PREVENTION OF HIP DISPLACEMENT AND THE ROLE OF SOFT-TISSUE SURGERY

It has been suggested that soft-tissue surgery around the hips can result in long-term radiographic stability in previously displaced hips.1619 Preventative surgery in a cohort of 22 children followed up prospectively for a minimum of 5 years showed that 39 hips remained enlocated, whereas 5 were subluxed. None of the hips that was radiographically normal before surgery deteriorated in the follow-up period20 (Level of Evidence 4). The effectiveness of adductor tenotomy alone compared with more extensive releases and obturator neurectomy remains a controversial issue.21,22 However, agreement exists that a preoperative migration percentage of less than 40% would predict successful outcome2224 (Level of Evidence 2).

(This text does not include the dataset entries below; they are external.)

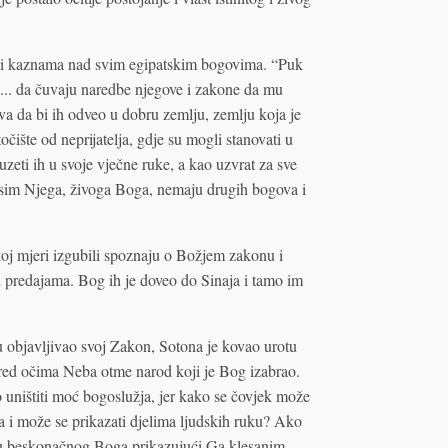
e i kaznama nad svim egipatskim bogovima. “Puk
e ... da čuvaju naredbe njegove i zakone da mu
va da bi ih odveo u dobru zemlju, zemlju koja je
ište od neprijatelja, gdje su mogli stanovati u
 uzeti ih u svoje vječne ruke, a kao uzvrat za sve
 osim Njega, živoga Boga, nemaju drugih bogova i
koj mjeri izgubili spoznaju o Božjem zakonu i
 predajama. Bog ih je doveo do Sinaja i tamo im
u objavljivao svoj Zakon, Sotona je kovao urotu
pred očima Neba otme narod koji je Bog izabrao.
uništiti moć bogoslužja, jer kako se čovjek može
a i može se prikazati djelima ljudskih ruku? Ako
slavu beskonačnog Boga prikazujući Ga klesanim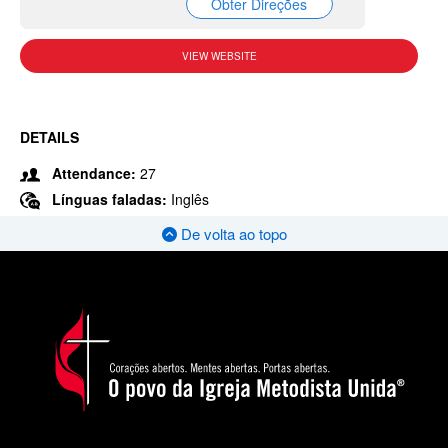
Obter Direções
VIEW WEBSITE
DETAILS
Attendance:
27
Línguas faladas:
Inglês
De volta ao topo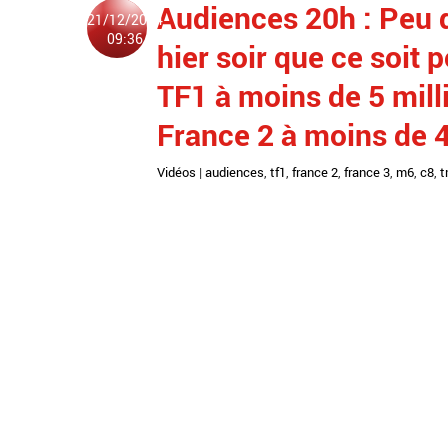
Audiences 20h : Peu 
21/12/2024
09:36
hier soir que ce soit
TF1 à moins de 5 mil
France 2 à moins de 4
Vidéos
|
audiences
,
tf1
,
france 2
,
france 3
,
m6
,
c8
,
t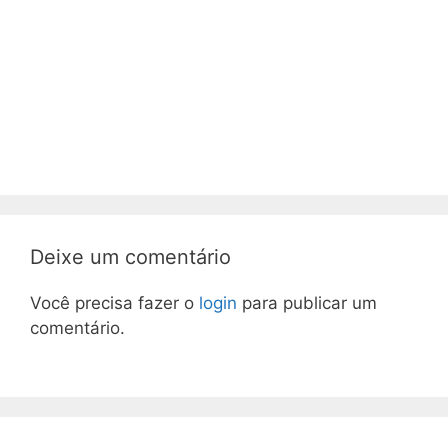
Deixe um comentário
Você precisa fazer o
login
para publicar um
comentário.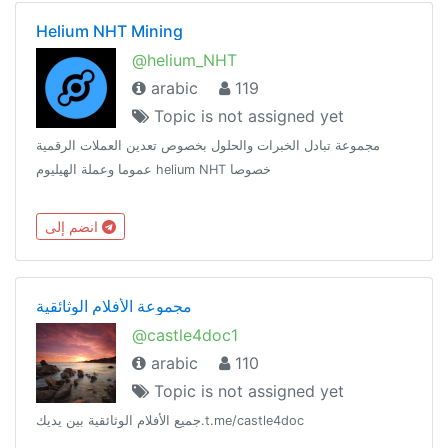
Helium NHT Mining
@helium_NHT
arabic
119
Topic is not assigned yet
مجموعة تبادل الخبرات والحلول بخصوص تعدين العملات الرقمية
عموما وعملة الهيليوم helium NHT خصوصا
انضم إلى
مجموعة الأفلام الوثائقية
@castle4doc1
arabic
110
Topic is not assigned yet
جميع الأفلام الوثائقية بين يديك.t.me/castle4doc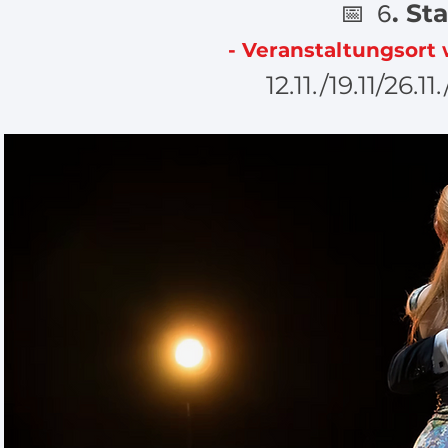
. Sta
📅 6
- Veranstaltungsort
12.11./19.11/26.1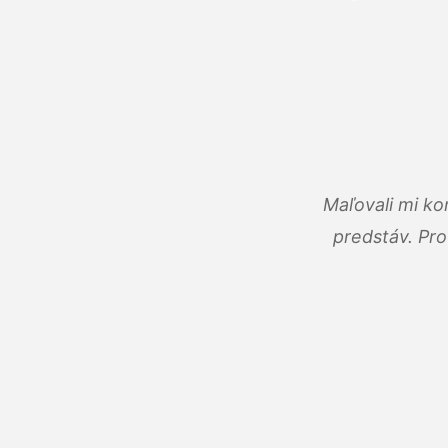
Maľovali mi ko
predstáv. Pro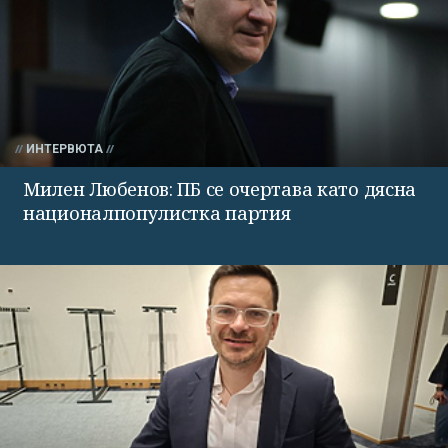
ИНТЕРВЮТА
Милен Любенов: ПБ се очертава като дясна
националпопулистка партия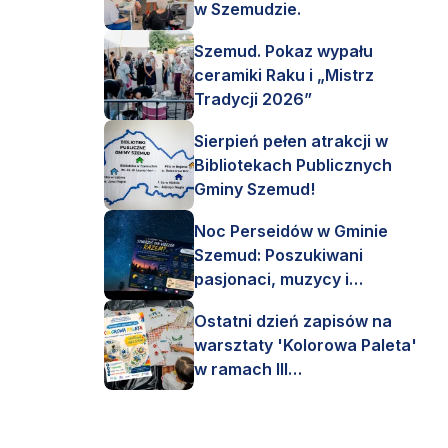
w Szemudzie.
Szemud. Pokaz wypału
ceramiki Raku i „Mistrz
Tradycji 2026”
Sierpień pełen atrakcji w
Bibliotekach Publicznych
Gminy Szemud!
Noc Perseidów w Gminie
Szemud: Poszukiwani
pasjonaci, muzycy i
astronomi!
Ostatni dzień zapisów na
warsztaty 'Kolorowa Paleta'
w ramach III
Interdyscyplinarnego Pleneru
Artystycznego.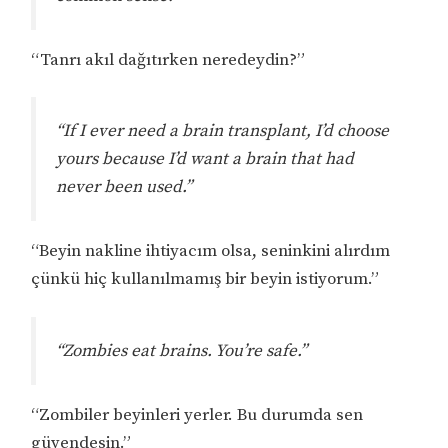
“Tanrı akıl dağıtırken neredeydin?”
“If I ever need a brain transplant, I’d choose
yours because I’d want a brain that had
never been used.”
“Beyin nakline ihtiyacım olsa, seninkini alırdım
çünkü hiç kullanılmamış bir beyin istiyorum.”
“Zombies eat brains. You’re safe.”
“Zombiler beyinleri yerler. Bu durumda sen
güvendesin.”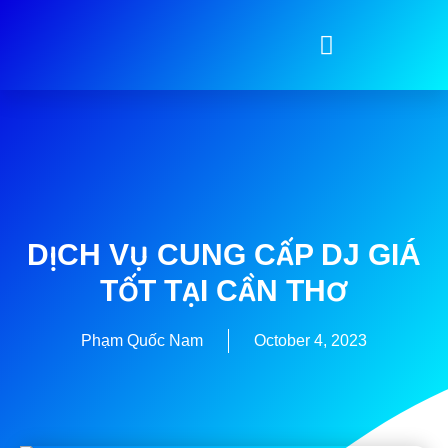
DỊCH VỤ CUNG CẤP DJ GIÁ
TỐT TẠI CẦN THƠ
Phạm Quốc Nam
October 4, 2023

It has also been suggested that early surgery, before the age of 6 years, and postoperative bracing contribute to good results24,25 (Level of Evidence 4). Finally, nonsurgical postural control has also been claimed to limit hip displacement.26 These studies are limited by the small numbers of patients assessed, the lack of control subjects, and their retrospective design (Level IV evidence).

In a retrospective study of 65 children treated within a well-defined surgical protocol and followed up for a minimum of 8 years, it was found that prevention of dislocation was achieved in 67% of patients. Migration percentage at 1 year after surgery was a good predictor of outcome. Diplegic pattern and the ability to walk were also positive prognostic factors.27 A similar study of 78 patients followed-up for a mean of 10 years showed a favorable outcome in two thirds of the patients. Preoperative migration percentage of less than 50% was associated with a good result.28 However, a failure rate of 58% with continuing or recurrent subluxation was found in another retrospective study with 8 years of mean follow-up29 (Level of Evidence 4).

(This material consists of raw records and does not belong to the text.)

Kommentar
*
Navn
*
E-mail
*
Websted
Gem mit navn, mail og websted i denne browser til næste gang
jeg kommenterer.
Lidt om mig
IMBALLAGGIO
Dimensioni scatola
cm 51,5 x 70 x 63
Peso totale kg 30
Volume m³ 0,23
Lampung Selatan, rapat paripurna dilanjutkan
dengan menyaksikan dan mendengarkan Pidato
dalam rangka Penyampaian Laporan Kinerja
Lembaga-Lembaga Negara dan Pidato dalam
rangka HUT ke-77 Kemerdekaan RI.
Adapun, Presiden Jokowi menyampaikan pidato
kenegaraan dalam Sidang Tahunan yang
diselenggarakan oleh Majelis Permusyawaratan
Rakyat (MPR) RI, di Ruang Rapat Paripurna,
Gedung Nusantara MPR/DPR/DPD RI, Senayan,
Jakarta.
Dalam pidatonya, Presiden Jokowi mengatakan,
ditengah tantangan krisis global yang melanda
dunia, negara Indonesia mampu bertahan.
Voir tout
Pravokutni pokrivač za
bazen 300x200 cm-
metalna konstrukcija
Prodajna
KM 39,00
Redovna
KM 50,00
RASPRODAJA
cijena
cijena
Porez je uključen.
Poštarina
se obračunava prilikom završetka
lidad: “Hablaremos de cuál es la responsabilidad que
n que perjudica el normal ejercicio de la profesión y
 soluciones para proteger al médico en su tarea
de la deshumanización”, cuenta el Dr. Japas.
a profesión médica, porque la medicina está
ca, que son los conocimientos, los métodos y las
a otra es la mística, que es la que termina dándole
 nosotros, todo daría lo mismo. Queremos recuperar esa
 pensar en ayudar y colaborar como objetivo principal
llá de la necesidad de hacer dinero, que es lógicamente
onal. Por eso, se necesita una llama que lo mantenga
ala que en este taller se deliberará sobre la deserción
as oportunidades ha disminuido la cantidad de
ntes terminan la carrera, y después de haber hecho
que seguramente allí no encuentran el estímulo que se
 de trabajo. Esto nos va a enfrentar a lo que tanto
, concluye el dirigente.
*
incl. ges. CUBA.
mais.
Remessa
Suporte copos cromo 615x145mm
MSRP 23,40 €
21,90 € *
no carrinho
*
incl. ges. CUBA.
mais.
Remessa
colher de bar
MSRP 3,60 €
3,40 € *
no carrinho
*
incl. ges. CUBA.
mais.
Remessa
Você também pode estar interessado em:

Iliopsoas transfer has also been suggested for the treatment of hip instability. A study of 39 patients over a mean of 8 years demonstrated that 45 of the 47 displaced hips remained enlocated. However, sitting ability had deteriorated in 50% of the patients.30 Disappointing results of the same operation have also been reported31 (Level of Evidence 4).

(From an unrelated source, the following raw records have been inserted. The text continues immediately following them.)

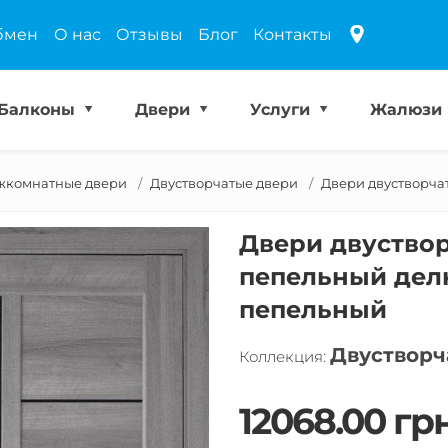
бмен
О нас
Отзывы
Блог
Контакты
Балконы
Двери
Услуги
Жалюзи
комнатные двери
Двустворчатые двери
Двери двустворчат
Двери двуствор
пепельный делю
пепельный
Двустворч
Коллекция:
12068.00 грн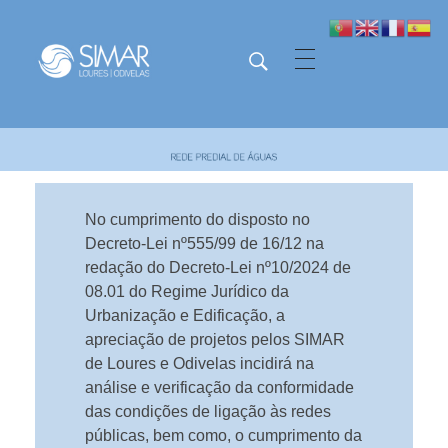
SIMAR - Loures e Odivelas
SIMAR - Loures e Odivelas
No cumprimento do disposto no
Decreto-Lei nº555/99 de 16/12 na
redação do Decreto-Lei nº10/2024 de
08.01 do Regime Jurídico da
Urbanização e Edificação, a
apreciação de projetos pelos SIMAR
de Loures e Odivelas incidirá na
análise e verificação da conformidade
das condições de ligação às redes
públicas, bem como, o cumprimento da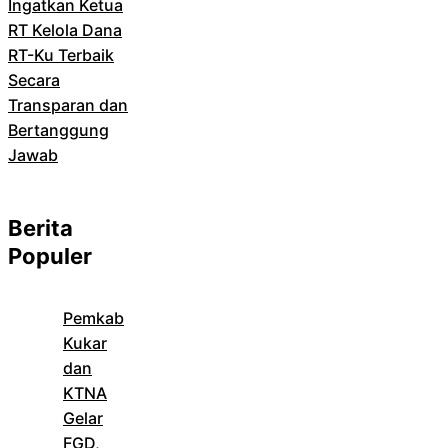
Ingatkan Ketua
RT Kelola Dana
RT-Ku Terbaik
Secara
Transparan dan
Bertanggung
Jawab
Berita
Populer
Pemkab
Kukar
dan
KTNA
Gelar
FGD,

In a population-based study from Sweden, it was shown that the introduction of preventative measures to treat spasticity or dystonia reduced the incidence of hip dislocation, compared with historical control subjects. Preventative measures included selective dorsal rhizotomy, continuous intrathecal Baclofen infusion, botulinum toxin injections, and nonsurgical treatment of contractures.7,32 A prospective, open-label case series has also demonstrated that controlling spasticity with continuous intrathecal Baclofen infusion led to improvement or no deterioration of more than 90% of displaced hips within the first 12 months from implantation of the baclofen pump. The observed changes were not associated with age or severity of involvement33 (Level of Evidence 4). A retrospective study of patients with spastic diplegia before and after selective dorsal rhizotomy showed that 93% of all hips were stable after surgery. However, the follow-up time was short, and no control subjects were used.34

An American Academy of Cerebral Palsy and Developmental Medicine evidence report concludes that the published evidence on the effects of adductor surgery in CP should be “regarded as preliminary at best.”35 The lack of long-term studies and comparison with control subjects was highlighted. The need to study the reliability and validity of the radiographic methods was also discussed (grade I).